Katanya pria itu dari Mars dan wanita itu dari Venus, tapi sepertinya bukan teori ini yang melatar belakangi perbedaan pandangan saya dan suami soal makan. Bagi dia, hidup untuk makan. Bagi saya, makan untuk hidup. Setidak-tidaknya orang makan kan memang untuk hidup...iya kan?! Bukan karena saya ingin bergabung dengan model-model bulimia atau anorexia, sama sekali tidak! Tapi bagi saya teori hidup untuk makan itu sepertinya kita hanya memikirkan makanan melulu, memikirkan kepuasan diri sendiri sementara masih ada orang lain yang tidak bisa makan. Atau mungkin juga karena saya terbiasa terburu-buru, punya terlalu banyak hobby, sehingga makan jadi sesuatu yang tidak utama. Memang, kalau lagi baca buku rasanya nggak makan juga nggak masalah! Jadi makan sekedar supaya tidak sakit maag saja!
Beda dengan suami saya, buat dia hidup itu harus dinikmati, antara lain melalui makan. Kecepatan makan kami tidak jauh berbeda (sama-sama suka gerak cepat ha..ha..ha..) tapi pilihan makanan, rasa makanan, dan tempat juga bisa berpengaruh buat dia. Sementara saya kalau diajak makan di luar konsisten dengan jawaban "terserah..." Ini bagusnya peraturan alam ...yang negatif ketemu positif, jadi tidak keduanya ngotot ngidam tempat makan yang berbeda. Kejelekannya, saya jadi tidak terbiasa mencoba makanan baru sehingga akhirnya jadi tidak menyenangkan untuk diajak makan keluar. Maklum juga sih, siapa suka makan sambil ditonton?
Tapi mungkin juga teori makan untuk hidup yang membuat saya bisa mencicipi bekicot yang saat saya makan bernama keren escargot. Ceritanya sepupu saya pacaran dengan cowo Perancis, dan dia dengan usilnya sengaja meminta calon ibu mertuanya menyiapkan makanan keren ini untuk tamu-tamu dari Indonesia. Alasannya, orang Indonesia penasaran seperti apa rasa escargot yang berasal dari tanah air tercinta. Ingin menjadi tuan rumah yang baik, tentu saja kami disediakan makanan utama escargot (yang termasuk makanan mewah disana). Bayangkan makan a la Perancis dengan menu utama (the one and only...) escargot!! Sepupu saya sudah bersiap-siap menunggu reaksi saya. Tapi sebagai tamu Indonesia yang manis dan sopan, tiga ekor escargot sukses tertelan selama tiga jam makan malam tersebut. Lalu dengan sopan menolak menambah dengan alasan kenyang... padahal... (keroncongan, dan dalam hati ngedumelin sepupuku karena kerang saja nggak pernah mampir ke perutku!).
Sepuluh tahun hidup dengan orang yang bermotto "hidup untuk makan" mau tidak mau sedikit mempengaruhi motto "makan untuk hidup" ku. Tapi kalau dipikir-pikir memang seharusnya ada keseimbangan antara keduanya...toh hidup bukan hanya untuk makan, dan makan bukan hanya untuk hidup!
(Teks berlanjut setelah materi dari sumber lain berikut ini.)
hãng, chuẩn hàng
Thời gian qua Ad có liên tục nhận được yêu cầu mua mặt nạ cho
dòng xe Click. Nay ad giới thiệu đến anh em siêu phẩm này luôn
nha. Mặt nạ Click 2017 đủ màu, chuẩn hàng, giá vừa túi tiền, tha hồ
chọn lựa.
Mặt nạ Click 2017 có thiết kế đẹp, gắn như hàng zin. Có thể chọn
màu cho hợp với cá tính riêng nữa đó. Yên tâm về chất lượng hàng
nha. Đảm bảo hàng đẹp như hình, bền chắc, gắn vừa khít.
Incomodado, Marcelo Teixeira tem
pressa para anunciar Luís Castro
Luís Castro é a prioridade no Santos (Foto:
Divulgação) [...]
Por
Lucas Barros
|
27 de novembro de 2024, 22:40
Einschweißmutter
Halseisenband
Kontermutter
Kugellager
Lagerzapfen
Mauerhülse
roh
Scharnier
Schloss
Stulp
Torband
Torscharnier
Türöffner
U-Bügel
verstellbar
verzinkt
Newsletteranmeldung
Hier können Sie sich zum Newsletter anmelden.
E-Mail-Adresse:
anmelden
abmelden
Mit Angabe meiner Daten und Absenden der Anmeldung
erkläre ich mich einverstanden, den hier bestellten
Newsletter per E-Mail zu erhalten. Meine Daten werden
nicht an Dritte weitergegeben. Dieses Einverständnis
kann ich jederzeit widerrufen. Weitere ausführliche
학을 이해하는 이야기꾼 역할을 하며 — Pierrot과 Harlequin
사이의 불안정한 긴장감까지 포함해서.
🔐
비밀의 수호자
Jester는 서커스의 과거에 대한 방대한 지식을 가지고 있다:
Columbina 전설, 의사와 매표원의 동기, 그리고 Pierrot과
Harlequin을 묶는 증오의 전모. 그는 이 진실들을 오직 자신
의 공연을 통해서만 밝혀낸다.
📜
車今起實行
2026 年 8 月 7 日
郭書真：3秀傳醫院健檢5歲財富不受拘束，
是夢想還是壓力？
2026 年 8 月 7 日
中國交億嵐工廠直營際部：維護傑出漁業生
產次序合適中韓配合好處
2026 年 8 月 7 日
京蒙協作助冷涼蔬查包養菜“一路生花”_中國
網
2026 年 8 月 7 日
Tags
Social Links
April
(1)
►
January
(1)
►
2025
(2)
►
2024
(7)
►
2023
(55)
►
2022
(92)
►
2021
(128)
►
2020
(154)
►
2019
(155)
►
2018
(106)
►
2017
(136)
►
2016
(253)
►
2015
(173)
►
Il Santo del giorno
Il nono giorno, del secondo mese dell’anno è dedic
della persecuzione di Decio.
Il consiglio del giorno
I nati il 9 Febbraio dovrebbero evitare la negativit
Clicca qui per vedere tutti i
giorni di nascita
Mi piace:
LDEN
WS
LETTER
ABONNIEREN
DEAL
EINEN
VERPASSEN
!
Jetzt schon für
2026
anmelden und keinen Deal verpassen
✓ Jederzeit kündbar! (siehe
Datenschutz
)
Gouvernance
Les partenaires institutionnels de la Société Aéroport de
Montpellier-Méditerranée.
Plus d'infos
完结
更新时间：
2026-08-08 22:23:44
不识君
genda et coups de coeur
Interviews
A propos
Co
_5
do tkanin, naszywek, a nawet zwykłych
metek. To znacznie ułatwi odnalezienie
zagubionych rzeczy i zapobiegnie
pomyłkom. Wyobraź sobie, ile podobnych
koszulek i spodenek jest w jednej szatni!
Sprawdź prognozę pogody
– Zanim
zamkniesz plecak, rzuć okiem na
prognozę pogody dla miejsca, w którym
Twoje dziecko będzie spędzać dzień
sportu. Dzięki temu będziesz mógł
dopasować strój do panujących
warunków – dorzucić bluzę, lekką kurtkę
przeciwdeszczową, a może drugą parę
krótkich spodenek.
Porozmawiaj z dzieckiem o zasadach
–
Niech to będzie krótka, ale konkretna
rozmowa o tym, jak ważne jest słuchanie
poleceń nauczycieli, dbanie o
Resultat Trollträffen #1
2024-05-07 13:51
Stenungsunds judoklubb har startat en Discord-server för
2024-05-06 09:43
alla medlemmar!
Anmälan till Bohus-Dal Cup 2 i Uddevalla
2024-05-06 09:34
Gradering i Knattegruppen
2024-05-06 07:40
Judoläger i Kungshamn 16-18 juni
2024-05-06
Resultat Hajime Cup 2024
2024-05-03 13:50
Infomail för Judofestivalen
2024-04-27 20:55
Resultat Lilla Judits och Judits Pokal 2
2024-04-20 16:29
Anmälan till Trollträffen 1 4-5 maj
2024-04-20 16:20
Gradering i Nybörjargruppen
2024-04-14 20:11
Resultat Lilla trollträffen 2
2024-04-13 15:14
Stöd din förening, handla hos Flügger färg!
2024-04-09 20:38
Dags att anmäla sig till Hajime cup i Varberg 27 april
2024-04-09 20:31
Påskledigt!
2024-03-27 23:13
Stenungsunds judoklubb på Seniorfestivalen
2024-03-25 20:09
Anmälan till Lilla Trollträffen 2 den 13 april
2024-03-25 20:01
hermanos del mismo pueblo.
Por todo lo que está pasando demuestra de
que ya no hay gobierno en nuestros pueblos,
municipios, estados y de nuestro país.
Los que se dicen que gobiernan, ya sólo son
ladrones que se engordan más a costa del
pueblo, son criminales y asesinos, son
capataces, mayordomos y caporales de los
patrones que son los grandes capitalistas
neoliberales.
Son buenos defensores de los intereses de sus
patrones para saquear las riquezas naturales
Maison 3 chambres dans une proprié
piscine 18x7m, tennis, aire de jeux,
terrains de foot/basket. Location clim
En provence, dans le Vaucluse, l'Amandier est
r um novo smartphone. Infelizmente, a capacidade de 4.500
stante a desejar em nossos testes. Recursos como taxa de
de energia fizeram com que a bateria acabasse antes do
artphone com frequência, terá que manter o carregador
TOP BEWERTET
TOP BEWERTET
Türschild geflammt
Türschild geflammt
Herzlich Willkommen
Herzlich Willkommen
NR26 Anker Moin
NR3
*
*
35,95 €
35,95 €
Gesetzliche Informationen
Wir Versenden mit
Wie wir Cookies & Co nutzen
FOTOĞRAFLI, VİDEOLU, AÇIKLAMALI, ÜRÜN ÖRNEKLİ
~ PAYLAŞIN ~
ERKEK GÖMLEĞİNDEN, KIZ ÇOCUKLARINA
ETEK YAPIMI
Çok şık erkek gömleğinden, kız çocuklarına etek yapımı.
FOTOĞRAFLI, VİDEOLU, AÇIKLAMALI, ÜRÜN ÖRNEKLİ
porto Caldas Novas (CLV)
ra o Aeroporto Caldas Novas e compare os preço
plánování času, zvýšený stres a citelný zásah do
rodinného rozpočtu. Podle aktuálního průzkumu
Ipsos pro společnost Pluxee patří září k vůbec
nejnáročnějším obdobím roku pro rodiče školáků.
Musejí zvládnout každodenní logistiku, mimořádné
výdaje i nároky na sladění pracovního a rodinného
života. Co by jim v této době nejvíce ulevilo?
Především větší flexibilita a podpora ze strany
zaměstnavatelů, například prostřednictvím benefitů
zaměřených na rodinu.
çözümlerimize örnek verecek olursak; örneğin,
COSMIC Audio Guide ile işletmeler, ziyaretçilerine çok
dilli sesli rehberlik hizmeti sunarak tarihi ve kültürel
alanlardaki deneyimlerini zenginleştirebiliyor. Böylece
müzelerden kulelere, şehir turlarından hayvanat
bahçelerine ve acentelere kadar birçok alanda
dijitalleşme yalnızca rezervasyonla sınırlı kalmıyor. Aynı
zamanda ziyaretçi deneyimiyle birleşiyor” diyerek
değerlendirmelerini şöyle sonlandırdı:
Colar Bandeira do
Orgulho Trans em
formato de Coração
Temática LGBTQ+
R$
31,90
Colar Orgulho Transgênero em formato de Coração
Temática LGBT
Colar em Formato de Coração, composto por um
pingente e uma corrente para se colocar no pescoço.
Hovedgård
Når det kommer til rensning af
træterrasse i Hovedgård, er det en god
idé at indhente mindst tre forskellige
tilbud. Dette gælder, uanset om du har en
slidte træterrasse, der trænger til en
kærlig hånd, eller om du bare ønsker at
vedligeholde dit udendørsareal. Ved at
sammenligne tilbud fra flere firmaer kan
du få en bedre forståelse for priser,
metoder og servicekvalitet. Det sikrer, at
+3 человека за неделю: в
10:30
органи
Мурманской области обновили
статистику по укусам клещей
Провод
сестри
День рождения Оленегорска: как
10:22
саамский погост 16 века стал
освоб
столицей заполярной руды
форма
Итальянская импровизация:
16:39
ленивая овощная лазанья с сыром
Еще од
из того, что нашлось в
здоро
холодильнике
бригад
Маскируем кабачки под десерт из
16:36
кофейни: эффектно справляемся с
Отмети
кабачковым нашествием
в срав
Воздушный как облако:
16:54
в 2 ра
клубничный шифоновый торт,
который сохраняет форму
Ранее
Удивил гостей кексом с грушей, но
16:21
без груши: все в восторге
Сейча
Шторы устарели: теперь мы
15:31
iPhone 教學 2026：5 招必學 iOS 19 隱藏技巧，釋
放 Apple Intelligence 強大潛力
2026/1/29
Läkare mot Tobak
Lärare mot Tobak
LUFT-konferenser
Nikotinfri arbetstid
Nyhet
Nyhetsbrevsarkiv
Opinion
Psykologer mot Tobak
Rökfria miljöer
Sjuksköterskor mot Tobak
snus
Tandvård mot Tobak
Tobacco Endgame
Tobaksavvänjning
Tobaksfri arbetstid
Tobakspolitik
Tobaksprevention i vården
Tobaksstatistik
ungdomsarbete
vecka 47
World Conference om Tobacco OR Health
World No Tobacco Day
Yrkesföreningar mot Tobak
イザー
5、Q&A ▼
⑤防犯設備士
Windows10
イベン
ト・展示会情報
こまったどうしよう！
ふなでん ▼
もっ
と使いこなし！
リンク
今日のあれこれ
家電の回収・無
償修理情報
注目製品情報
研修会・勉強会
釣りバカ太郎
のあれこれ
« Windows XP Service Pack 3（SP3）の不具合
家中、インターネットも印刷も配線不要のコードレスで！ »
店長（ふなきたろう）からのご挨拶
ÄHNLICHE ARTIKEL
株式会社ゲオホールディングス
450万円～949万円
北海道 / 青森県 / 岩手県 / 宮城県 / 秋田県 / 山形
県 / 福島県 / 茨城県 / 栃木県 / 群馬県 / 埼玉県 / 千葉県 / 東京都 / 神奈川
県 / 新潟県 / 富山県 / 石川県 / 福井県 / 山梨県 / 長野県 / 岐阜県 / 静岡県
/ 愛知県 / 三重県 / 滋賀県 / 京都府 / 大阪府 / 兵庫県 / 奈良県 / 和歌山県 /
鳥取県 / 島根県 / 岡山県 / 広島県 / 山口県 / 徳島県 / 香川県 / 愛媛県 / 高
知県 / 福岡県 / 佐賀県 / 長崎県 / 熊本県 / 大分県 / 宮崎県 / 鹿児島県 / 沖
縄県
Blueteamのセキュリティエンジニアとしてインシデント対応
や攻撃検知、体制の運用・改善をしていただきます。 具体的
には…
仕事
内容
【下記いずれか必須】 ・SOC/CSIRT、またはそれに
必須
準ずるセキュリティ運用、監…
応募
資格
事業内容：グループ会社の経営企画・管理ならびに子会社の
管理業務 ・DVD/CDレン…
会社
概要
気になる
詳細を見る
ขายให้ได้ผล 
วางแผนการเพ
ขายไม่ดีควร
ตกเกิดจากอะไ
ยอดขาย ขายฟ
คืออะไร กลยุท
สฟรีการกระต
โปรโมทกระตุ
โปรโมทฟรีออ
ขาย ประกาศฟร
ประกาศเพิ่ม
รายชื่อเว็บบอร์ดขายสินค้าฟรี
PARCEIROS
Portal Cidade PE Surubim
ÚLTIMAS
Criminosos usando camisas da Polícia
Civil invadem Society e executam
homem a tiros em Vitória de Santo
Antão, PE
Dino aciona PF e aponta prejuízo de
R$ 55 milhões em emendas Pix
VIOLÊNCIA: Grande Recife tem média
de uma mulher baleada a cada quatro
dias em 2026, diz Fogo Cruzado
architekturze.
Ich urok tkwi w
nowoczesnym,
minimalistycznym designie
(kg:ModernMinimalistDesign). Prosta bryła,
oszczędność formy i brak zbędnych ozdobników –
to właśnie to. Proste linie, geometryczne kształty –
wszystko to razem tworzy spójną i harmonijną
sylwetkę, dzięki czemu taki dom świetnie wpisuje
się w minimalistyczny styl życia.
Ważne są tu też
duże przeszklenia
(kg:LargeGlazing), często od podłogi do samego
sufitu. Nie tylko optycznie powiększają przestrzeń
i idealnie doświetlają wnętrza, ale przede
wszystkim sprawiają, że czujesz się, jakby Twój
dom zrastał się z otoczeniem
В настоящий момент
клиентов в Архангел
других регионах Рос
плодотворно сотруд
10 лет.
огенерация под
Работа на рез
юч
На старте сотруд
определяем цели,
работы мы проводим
Sabtu, 03-03-2007 08:36:08 oleh: Mimbar Saputro
Ibu Hakim.. Kalau saya lebih sreg dengan "Makan Untuk meng(HIDUP)kan." Pasalnya kalau di rumah sudah ada makanan berbau legenda dan mithos, seperti tongseng atau sate embek, itu semacam bahasa sandi, harus ada yang di"hidup"kan sebagai tindak lanjutnya - masalahnya saya keledai yang sama selama 27tahun, kadang kan ada aja busi yang tersumbat. Mungkin lantaran itu perlu makanan khusus.

Sabtu, 03-03-2007 12:52:10 oleh: Gen Chairun
kalo menurut saya hidup untuk makan adalah perbuatan yang sia-sia, bagaimana mungkin hidup kita hanya didedikasikan buat makan,makan dan makan wah bisa obesitas nih! tapi kalo makan untuk hidup merupakan sebuah upaya survival bagi manusia dimana kita makan untuk mempertahankan kehidupan dan melanjutkan aktifitas.

Sabtu, 03-03-2007 12:57:04 oleh: Retty
Waduh...jangan kayak lagi di pengadilan akh...Retty saja cukup! Ternyata filosofi makan itu bisa sangat mendalam ya...Bisa sebagai bahasa sandi juga toh?! Berarti makan itu memang bukan untuk sekedar hidup ya!